By: Patrick Ouellette, Esq.
In a move geared toward making drug prices more visible to consumers, the Department of Health and Human Services (HHS) recently released a proposed regulation that would force drug companies to include prices in their television advertisements of prescription drugs and biological products. HHS focused the proposal on drugs in which payment is available through or under Medicare or Medicaid to include the Wholesale Acquisition Cost (WAC, or “list price”) of that drug or biological product.

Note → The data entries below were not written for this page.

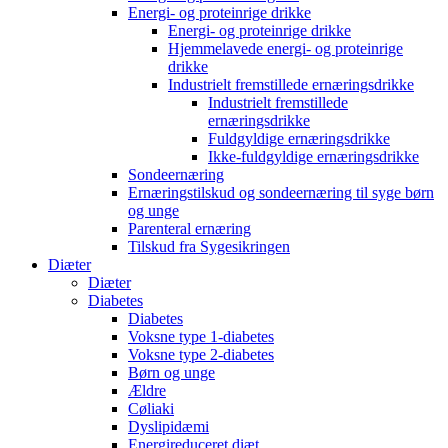
Energi- og proteinrige drikke
Energi- og proteinrige drikke
Hjemmelavede energi- og proteinrige
drikke
Industrielt fremstillede ernæringsdrikke
Industrielt fremstillede
ernæringsdrikke
Fuldgyldige ernæringsdrikke
Ikke-fuldgyldige ernæringsdrikke
Sondeernæring
Ernæringstilskud og sondeernæring til syge børn
og unge
Parenteral ernæring
Tilskud fra Sygesikringen
Diæter
Diæter
Diabetes
Diabetes
Voksne type 1-diabetes
Voksne type 2-diabetes
Børn og unge
Ældre
Cøliaki
Dyslipidæmi
Energireduceret diæt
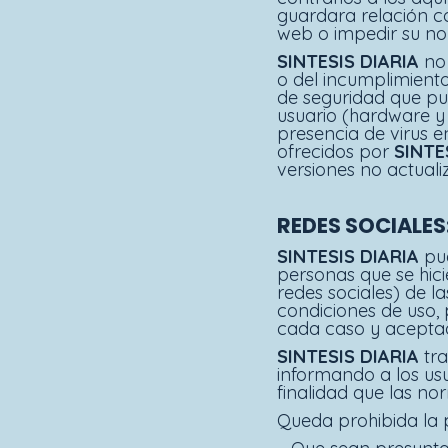
guardara relación co
web o impedir su nor
SINTESIS DIARIA
no 
o del incumplimiento
de seguridad que pud
usuario (hardware y
presencia de virus e
ofrecidos por
SINTE
versiones no actuali
REDES SOCIALES
SINTESIS DIARIA
pu
personas que se hici
redes sociales) de l
condiciones de uso,
cada caso y aceptad
SINTESIS DIARIA
tr
informando a los usu
finalidad que las no
Queda prohibida la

There are some drug price components of WAC to note, as WAC is generally the manufacturer’s price for drugs before the supplier of the product offers any rebates, discounts, allowances or other price concessions. True pricing involves a number of other variables to determine what the final drug costs are to patients beyond the WAC, such as what their insurance covers or whether their deductible has been met. These proposed regulations are also limited only to drugs covered under Medicare or Medicaid. However, it will be instructive in the long-term to see whether the inclusion of pricing in advertisements will actually lower final drug payments for patients. Similar to CMS requiring (starting in 2019) hospitals to make public a list of their standard charges via the Internet in a machine-readable format, there are no assurances that patients armed with new information will reduce final costs.
If these regulations prove to be successful, it will be interesting to see whether HHS would extend them to drugs payable by private insurers. In particular, HHS regulations could affect pharmacy benefit manager (PBM) rebates in the self-funded health plan space:
Because the list price of a drug does not reflect manufacturer rebates paid to a PBM, insurer, health plan, or government program, obscuring these discounts can shift costs to consumers in commercial health plans and Medicare beneficiaries. Many incentives in the current system reward higher list prices, all participants in the chain of distribution, e.g., manufacturers, wholesalers, pharmacy benefit managers, and even private insurers, gain as the list price of any given drug increases. These financial gains come at the expense of increased costs to patients and public payors, such as Medicare and Medicaid, which ultimately fall on the backs of American taxpayers.
Furthermore, consumers who have not met their deductible or are subject to coinsurance, pay based on the pharmacy list price, which is not reduced by the substantial drug manufacturer rebates paid to PBMs and health plans. As a result, the growth in list prices, and the widening gap between list and net prices, markedly increases consumer out-of-pocket spending, particularly for high-cost drugs not subject to negotiation.
Though the proposed regulations only affect companies in which their drugs covered by public payers, Medicare and Medicaid, all payers across healthcare should keep track of this initiative. The Pharmaceutical Research and Manufacturers of America (PhRMA) has already argued that such rules would violate the First Amendment and not affect patient costs.